Ses clients ne sont pas toujours habitués à s’entendre dire ce qu’ils doivent faire. Est-il possible de faire la leçon à ces personnes richissimes? "Oui, bien sûr, c’est facile", répond Shackleton.
"En effet, ces gens ont le luxe de pouvoir vous envoyer balader, même si, bien sûr, vous avez aussi affaire à des personnes qui sont habituées à ce que les autres les caressent dans le sens du poil, mais alors, vous pouvez leur dire: ‘Je suis désolée, mais c’est comme ça’. Si moi, je peux me le permettre, c’est parce que cela fait longtemps que mes clients ne remboursent plus mon prêt hypothécaire (rires)."

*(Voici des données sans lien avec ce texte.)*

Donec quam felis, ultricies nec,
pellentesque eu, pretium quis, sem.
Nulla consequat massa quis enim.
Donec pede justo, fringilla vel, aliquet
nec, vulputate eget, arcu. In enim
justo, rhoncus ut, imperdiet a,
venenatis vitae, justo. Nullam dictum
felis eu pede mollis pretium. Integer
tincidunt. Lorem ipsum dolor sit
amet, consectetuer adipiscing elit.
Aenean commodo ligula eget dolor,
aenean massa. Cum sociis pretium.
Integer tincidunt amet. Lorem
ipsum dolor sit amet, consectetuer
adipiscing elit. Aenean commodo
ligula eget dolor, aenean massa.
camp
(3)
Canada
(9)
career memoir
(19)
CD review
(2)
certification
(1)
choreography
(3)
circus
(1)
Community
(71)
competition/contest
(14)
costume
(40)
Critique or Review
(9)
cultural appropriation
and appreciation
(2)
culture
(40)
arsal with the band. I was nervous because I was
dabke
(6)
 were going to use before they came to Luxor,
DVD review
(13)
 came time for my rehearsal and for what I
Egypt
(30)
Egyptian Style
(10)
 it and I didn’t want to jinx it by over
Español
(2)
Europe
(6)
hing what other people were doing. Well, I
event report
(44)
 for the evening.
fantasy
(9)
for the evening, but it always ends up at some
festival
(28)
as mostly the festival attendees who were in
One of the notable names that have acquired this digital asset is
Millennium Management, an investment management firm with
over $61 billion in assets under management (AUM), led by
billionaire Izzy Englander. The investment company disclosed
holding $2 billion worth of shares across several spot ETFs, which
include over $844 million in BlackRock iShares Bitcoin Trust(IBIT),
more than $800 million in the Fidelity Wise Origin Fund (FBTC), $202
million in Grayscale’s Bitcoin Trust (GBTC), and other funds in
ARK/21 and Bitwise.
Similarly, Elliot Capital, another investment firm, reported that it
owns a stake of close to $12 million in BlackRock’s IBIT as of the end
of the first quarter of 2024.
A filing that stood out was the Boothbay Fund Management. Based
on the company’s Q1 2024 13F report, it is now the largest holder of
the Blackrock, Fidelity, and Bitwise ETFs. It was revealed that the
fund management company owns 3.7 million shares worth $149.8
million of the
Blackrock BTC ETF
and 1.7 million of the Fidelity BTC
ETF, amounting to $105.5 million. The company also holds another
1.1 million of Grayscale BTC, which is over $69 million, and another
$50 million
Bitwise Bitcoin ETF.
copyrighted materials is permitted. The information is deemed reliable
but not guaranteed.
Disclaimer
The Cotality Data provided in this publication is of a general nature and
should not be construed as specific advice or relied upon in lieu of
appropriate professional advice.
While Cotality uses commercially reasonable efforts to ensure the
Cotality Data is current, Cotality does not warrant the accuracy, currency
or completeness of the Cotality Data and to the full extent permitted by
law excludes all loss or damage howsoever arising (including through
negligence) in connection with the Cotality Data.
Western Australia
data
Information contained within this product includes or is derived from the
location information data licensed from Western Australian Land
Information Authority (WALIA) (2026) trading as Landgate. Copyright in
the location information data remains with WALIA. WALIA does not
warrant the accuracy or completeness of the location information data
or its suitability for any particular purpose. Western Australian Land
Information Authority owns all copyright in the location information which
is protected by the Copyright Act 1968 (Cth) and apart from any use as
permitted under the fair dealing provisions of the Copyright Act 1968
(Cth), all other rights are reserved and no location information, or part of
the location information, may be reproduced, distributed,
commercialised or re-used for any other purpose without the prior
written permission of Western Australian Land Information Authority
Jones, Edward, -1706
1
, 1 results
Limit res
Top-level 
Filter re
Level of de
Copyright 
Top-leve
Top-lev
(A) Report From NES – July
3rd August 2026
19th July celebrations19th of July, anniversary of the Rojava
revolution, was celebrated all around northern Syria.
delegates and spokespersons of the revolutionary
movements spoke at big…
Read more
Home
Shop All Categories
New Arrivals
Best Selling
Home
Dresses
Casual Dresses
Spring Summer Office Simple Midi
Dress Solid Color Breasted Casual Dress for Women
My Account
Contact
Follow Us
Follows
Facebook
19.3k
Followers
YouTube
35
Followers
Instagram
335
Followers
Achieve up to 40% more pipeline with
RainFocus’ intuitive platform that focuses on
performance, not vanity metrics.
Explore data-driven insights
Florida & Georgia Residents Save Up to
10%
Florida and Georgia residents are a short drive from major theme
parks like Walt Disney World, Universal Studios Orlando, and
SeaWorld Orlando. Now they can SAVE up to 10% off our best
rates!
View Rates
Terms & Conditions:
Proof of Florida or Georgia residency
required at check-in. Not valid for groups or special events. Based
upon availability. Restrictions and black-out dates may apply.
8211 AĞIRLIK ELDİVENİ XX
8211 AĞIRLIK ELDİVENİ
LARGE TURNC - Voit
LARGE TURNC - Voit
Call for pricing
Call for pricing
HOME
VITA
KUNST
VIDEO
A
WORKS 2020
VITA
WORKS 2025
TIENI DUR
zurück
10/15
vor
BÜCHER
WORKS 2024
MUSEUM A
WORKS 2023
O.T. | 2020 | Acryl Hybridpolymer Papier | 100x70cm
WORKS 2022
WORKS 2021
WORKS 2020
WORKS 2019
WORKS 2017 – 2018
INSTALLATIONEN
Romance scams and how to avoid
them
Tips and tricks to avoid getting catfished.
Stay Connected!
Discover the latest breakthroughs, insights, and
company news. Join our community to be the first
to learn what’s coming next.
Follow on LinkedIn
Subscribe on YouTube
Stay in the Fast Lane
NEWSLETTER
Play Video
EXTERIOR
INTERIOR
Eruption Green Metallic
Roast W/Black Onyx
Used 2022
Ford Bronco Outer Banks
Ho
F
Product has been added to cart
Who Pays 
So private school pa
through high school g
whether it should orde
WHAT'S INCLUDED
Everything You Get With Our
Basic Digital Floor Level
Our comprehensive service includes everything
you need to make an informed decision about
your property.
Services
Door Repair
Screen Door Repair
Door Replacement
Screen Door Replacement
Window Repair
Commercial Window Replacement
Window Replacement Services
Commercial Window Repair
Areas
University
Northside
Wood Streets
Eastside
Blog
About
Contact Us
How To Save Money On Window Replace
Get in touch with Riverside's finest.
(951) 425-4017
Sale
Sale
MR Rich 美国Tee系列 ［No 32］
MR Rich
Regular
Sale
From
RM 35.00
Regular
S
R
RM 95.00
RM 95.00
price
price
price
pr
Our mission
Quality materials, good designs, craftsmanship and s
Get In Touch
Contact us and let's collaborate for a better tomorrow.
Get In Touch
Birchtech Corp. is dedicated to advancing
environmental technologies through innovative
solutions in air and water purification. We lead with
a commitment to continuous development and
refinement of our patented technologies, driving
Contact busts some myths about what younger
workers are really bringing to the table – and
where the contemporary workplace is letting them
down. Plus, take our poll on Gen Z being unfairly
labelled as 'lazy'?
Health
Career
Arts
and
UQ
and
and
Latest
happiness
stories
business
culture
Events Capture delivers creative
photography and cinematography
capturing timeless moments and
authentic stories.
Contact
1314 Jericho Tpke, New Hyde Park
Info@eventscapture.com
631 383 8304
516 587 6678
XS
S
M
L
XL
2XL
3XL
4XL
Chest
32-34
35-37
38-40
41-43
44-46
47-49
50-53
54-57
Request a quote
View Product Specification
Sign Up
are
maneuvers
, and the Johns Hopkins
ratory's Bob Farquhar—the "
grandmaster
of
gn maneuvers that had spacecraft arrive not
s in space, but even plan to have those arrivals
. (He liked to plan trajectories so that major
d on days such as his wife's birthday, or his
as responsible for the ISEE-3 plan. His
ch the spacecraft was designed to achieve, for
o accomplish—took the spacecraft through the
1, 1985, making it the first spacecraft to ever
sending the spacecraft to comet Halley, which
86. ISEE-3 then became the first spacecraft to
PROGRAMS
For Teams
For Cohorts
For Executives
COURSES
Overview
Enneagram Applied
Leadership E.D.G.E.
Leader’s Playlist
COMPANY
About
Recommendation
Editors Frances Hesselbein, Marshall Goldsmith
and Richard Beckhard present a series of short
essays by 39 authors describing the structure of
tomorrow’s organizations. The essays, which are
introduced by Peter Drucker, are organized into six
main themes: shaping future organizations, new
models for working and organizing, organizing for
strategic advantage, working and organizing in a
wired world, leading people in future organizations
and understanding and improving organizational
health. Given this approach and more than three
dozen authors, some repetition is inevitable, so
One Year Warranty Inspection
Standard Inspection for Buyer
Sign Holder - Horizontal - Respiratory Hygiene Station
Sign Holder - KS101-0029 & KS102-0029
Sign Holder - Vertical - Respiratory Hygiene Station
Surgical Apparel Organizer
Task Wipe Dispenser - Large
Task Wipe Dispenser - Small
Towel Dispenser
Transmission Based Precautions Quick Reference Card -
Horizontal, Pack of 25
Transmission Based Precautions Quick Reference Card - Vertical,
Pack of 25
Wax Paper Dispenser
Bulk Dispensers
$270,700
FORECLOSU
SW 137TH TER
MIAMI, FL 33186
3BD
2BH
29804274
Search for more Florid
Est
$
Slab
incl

"S’ils me virent, quelqu’un d’autre prendra leur place. D’ailleurs, si vous travaillez pour les riches ou les célèbres, ils doivent rapidement être transparents quant à leurs finances pour me permettre de passer à l’étape suivante: trouver un accord. Je leur dis alors: ‘Le divorce peut être rapide ou lent, mais ça reste une torture.’"
Il y a aussi la question au sujet de sa clientèle royale. "Il ne faut pas oublier que ces personnes n’ont pas la vie facile non plus. La plupart des clients que je reçois n’ont pas de gardes du corps 24 heures sur 24. Tout le monde n’est pas obligé de vivre avec l’idée que le monde entier sera au courant dès que vous ferez un pas de travers."
"En même temps, bien sûr, ces personnes peuvent tout de suite faire appel à un autre avocat si elles ne sont pas satisfaites de vos services. Donc, si vous êtes honnête et que vous leur dites ce qu’il en est, vous pouvez leur donner de très bons conseils."
Jouer avec ses enfants
Le serveur revient chercher nos assiettes à peine entamées. Nous essayons de refuser un pudding, mais il ne veut rien entendre. "C’est compris dans le menu", déclare-t-il avec conviction. "Ou dois-je préparer quelque chose de spécial pour vous?" demande-t-il à Shackleton. "Je vous fais confiance, mais je voudrais des petites portions", répond-elle. Le serveur revient avec un grand bol de karidopita (gâteau aux noix) et de baklava.
Notre temps est presque écoulé. Reste cependant une petite question: Shackleton accorde-t-elle vraiment autant d’importance à ses vêtements que les tabloïds le prétendent? "J’aime les beaux vêtements", répond-elle. "Pendant une grande partie de ma jeunesse, j’ai dû lutter contre l’excès de poids: rien ne m’allait. J’aime porter une belle tenue. C’est comme mettre son uniforme le matin pour aller sur le champ de bataille."
"En parlant de bataille, je demande toujours à mes clients s’ils ne détestent pas plus leur conjoint qu’ils n’aiment leurs enfants. En effet, les enfants ne restent des enfants que très peu de temps. Jouez avec vos enfants, soyez accommodant, aimez-les. Alors, tout ira bien."